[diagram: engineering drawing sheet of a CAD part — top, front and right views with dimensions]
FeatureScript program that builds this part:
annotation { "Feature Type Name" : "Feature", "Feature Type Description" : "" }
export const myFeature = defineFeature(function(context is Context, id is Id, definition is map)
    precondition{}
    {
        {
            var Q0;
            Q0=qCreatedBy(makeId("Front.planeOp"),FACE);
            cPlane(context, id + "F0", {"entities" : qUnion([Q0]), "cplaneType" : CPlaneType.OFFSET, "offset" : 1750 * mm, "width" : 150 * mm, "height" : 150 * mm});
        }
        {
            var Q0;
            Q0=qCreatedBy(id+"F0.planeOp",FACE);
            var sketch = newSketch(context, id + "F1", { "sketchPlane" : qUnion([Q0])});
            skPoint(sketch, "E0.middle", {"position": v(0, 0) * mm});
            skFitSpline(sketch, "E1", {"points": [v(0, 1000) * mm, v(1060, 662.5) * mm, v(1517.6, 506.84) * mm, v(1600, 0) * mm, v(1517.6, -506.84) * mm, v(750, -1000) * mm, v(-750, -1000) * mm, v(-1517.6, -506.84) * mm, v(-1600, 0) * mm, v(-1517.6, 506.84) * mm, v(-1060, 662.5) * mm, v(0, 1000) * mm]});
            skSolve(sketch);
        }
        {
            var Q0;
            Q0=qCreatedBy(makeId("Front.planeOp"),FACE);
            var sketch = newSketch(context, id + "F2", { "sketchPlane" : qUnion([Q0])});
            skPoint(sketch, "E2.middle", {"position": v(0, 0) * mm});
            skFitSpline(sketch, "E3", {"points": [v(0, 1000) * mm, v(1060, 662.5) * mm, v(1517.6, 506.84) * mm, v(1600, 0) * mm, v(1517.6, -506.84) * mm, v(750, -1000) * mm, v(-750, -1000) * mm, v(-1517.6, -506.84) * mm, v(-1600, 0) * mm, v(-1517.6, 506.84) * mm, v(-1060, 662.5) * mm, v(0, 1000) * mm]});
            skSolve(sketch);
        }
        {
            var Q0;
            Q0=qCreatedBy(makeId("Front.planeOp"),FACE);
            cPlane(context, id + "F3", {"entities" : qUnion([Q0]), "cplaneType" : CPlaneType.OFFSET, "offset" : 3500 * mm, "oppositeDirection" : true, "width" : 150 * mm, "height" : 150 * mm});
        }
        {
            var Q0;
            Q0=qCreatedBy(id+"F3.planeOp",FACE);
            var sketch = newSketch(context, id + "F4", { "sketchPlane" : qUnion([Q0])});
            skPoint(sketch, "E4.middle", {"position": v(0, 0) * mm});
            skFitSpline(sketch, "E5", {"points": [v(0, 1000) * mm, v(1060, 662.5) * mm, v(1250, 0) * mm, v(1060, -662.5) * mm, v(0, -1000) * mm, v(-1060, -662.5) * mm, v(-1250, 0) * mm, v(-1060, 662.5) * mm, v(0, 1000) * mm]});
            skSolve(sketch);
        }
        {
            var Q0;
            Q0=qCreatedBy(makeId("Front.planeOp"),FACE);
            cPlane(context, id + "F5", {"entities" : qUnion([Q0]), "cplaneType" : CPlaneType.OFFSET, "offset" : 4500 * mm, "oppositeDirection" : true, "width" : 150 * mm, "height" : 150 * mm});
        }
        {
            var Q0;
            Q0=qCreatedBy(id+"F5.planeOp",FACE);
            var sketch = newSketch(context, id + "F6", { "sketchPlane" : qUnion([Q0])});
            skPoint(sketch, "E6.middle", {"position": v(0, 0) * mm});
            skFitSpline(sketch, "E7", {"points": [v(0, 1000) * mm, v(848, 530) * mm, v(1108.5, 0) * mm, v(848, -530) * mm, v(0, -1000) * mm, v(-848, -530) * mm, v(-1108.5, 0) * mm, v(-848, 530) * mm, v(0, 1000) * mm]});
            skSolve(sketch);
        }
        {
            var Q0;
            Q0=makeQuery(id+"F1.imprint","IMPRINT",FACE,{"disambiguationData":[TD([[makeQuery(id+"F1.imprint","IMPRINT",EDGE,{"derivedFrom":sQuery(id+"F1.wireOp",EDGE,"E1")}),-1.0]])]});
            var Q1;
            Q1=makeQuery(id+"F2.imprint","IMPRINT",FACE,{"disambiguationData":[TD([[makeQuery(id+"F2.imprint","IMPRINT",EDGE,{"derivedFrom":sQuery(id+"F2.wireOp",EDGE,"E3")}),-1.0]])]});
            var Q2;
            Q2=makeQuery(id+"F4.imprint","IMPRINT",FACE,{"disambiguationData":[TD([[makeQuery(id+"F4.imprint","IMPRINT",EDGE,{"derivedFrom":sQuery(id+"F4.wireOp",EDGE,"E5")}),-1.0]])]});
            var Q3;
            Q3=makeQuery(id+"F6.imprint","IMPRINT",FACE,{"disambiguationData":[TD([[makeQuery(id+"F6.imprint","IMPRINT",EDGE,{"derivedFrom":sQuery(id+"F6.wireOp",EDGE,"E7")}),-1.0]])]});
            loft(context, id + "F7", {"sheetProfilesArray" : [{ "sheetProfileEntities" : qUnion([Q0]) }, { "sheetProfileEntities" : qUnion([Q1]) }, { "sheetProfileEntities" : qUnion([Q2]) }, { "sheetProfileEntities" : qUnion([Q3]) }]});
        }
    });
##############################
--- STATED TASK ---
From the material above, pull out every line that contains the string "position".

--- FINAL RESULT ---
            skPoint(sketch, "E0.middle", {"position": v(0, 0) * mm});
            skPoint(sketch, "E2.middle", {"position": v(0, 0) * mm});
            skPoint(sketch, "E4.middle", {"position": v(0, 0) * mm});
            skPoint(sketch, "E6.middle", {"position": v(0, 0) * mm});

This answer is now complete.